The NEU represents all Government of Nunavut employees. As Fennell writes, “nearly one-eighth of Nunavut is an NEU member.”
Its last collective agreement – which determines things like pay, benefits and leave – expired three years ago.
“This is ridiculous,” Fennell said in an interview on Sept. 21. “Three years ago [the GN] said they wanted to get this done quickly.”
On top of raised pay to adjust for inflation and renegotiated benefits, Fennell said employees want things like longer maternity and paternity leave, like federal government workers have negotiated.
Another request is having leave available for members experiencing domestic violence.
“The government doesn’t want to agree to that, which is strange,” said Fennell.
The dispute started in 2019, when the union sued the GN, alleging the government bargained in bad faith when it scaled back how much it would increase the Nunavut northern allowance benefit.

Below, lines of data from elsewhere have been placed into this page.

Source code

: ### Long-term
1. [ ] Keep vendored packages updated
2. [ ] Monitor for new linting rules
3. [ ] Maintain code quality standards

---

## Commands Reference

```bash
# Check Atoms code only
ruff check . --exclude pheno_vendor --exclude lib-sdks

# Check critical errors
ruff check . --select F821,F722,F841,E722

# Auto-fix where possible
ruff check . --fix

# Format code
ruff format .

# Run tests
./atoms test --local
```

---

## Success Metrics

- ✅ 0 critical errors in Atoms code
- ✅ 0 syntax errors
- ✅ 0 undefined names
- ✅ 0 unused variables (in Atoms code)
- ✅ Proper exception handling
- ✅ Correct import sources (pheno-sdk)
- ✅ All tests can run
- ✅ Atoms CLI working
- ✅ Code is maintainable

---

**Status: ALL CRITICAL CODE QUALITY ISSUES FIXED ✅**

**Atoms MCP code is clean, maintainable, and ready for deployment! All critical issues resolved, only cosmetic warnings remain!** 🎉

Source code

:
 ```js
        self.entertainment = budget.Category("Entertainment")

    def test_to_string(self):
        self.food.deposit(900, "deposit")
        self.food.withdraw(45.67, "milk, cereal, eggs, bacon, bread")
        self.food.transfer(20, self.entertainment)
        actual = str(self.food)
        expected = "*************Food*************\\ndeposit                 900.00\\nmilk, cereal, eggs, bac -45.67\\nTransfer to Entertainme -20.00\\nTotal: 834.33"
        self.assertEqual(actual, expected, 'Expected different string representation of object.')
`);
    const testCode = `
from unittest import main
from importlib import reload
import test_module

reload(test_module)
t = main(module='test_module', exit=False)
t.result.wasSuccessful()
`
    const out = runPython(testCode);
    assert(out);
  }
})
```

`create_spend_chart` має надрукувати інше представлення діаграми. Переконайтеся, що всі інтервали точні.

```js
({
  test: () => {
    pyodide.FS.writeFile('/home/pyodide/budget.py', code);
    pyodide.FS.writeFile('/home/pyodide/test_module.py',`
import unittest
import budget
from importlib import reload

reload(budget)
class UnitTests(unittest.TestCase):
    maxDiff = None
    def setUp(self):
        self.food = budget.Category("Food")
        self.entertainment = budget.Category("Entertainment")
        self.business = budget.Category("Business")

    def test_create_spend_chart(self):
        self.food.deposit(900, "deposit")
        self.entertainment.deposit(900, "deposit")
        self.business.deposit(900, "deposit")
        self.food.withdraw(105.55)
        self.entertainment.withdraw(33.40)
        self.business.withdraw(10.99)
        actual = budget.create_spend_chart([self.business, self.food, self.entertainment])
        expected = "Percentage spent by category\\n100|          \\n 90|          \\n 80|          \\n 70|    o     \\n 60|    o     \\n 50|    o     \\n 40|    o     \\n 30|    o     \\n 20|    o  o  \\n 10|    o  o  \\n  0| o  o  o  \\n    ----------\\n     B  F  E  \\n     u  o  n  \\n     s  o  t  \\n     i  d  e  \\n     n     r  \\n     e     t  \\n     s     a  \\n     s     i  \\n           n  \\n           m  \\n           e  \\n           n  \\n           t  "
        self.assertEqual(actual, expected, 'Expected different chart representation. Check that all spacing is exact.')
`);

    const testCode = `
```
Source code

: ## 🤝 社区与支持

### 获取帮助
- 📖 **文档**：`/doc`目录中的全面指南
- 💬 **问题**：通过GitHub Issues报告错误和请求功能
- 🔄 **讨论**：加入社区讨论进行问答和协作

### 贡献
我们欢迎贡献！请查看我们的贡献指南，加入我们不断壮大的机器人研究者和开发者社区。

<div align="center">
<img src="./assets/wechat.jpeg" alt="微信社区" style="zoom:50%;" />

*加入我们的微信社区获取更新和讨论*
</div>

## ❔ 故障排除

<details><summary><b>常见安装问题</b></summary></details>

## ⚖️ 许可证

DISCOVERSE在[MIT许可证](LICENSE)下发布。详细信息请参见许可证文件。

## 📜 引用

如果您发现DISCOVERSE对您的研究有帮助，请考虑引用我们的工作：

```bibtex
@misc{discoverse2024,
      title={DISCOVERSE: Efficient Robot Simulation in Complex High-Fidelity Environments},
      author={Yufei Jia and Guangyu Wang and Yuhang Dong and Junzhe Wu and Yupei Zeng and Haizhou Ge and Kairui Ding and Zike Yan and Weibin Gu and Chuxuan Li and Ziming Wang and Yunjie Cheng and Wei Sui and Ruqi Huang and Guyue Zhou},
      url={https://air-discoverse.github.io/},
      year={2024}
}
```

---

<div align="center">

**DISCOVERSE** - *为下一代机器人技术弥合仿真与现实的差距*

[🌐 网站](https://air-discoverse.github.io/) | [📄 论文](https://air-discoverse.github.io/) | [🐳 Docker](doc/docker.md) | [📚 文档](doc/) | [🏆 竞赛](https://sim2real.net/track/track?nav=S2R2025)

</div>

The government has said that it had offered a larger amount in error.
In his letter, Fennell said the GN “clawed back” nearly half the original offer on the northern allowance and offered an amount “well below” the rate of inflation.
He said the union was in a position to strike at the time, but decided not to amid the COVID-19 pandemic.
“Our members, despite having received no pay increases, continued to work tirelessly on behalf of the people of Nunavut during this time of crisis,” he wrote.
Both the union and the government fault the other side for holding up negotiations.
When John Main, the MLA for Arviat North-Whale Cove, asked David Akeeagok, the minister for human resources, about the negotiations in the legislature on Sept. 14, Akeeagok encouraged the union to “get back to the table.”
But, in the interview on Sept. 21, Fennell said the union is waiting on the GN.
His letter also states the union tried to resolve matters in a different way during the pandemic’s peak in Nunavut by offering to go to arbitration, but the government refused.
In arbitration, an impartial third party makes a final decision, aiming to find the middle ground between both groups.
“It was a risk to make such an offer because there is no guarantee that an arbitrator will side with the union,” Fennell writes. “Still, we tried.”
In the legislative assembly on Sept. 14, Main asked Akeeagok why the GN didn’t want to go this route.
Akeeagok said the department prefers to use traditional negotiations.
“[Arbitration] basically means you’re being told what to do, is not the right way,” he said. “It does not work for both parties.”
Fennell’s letter says the union is now “developing mobilization plans” to strike. The union would need to hold another vote before it’s in a legal position to strike.
Fennell said even if employees don’t want to go on strike, being prepared for it might be the best way to avoid picketing.
“Every time we’ve had to do a strike vote — which is just about every time we get a new collective agreement — [I say] the best way to avoid a strike is to give us a strong strike mandate.”